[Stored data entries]
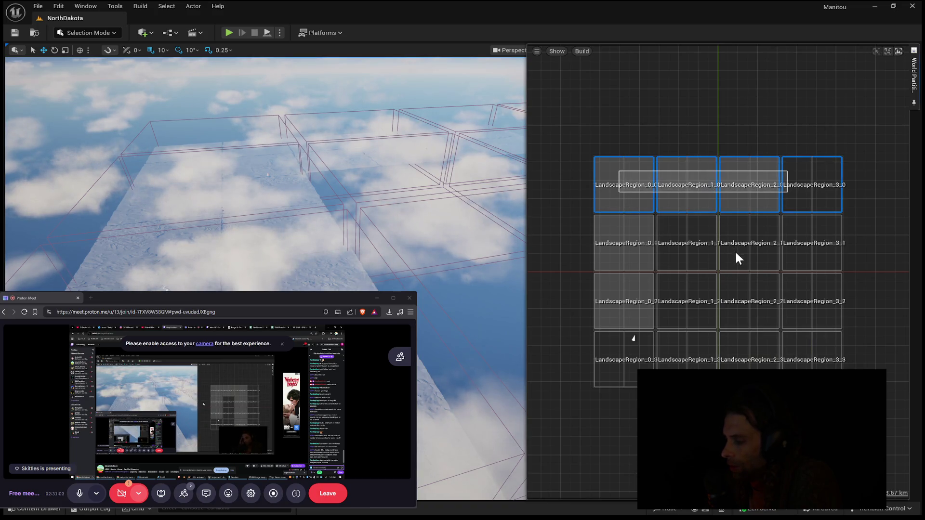
pyautogui.click(739, 212)
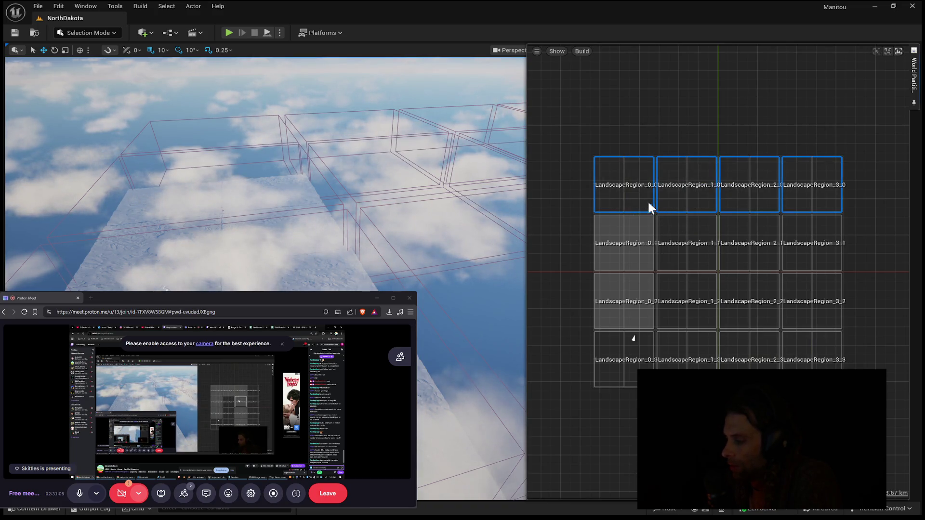
# - Select the column 1 landscape regions, load them, then unload them with Delete
pyautogui.moveTo(673, 198); pyautogui.dragTo(629, 366)
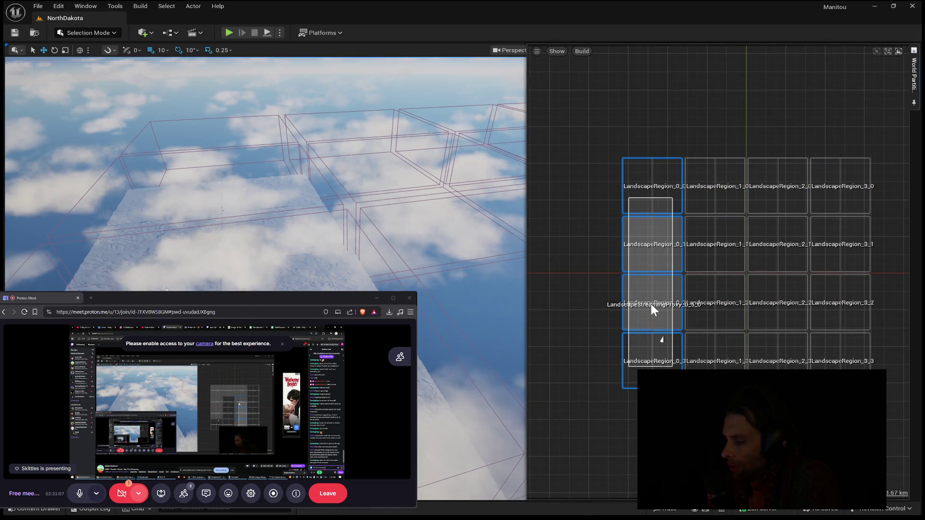
pyautogui.moveTo(715, 373)
pyautogui.mouseDown()
pyautogui.moveTo(704, 249)
pyautogui.moveTo(724, 183)
pyautogui.moveTo(701, 247)
pyautogui.moveTo(704, 235)
pyautogui.mouseUp()
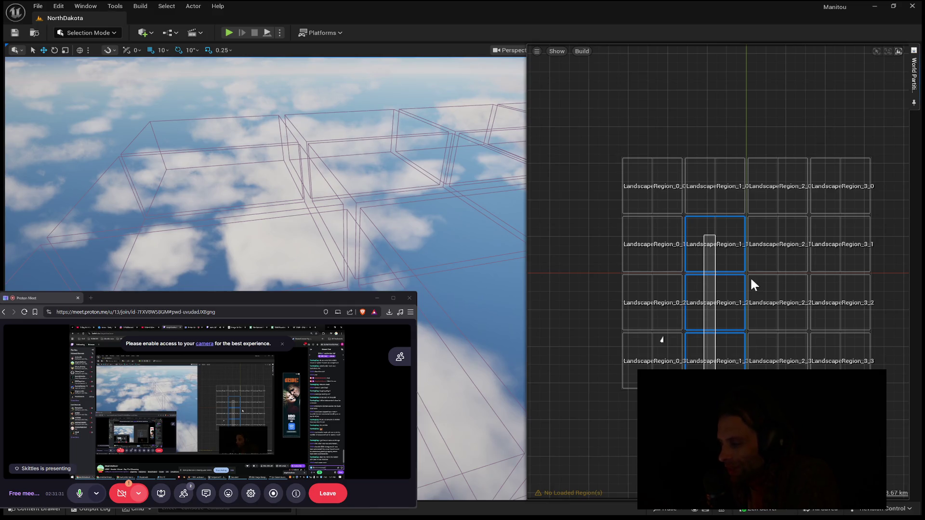
pyautogui.click(710, 238)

Task to complete: Within the records above, how many lines include the word "click"? State the number by itself.

Task result: 2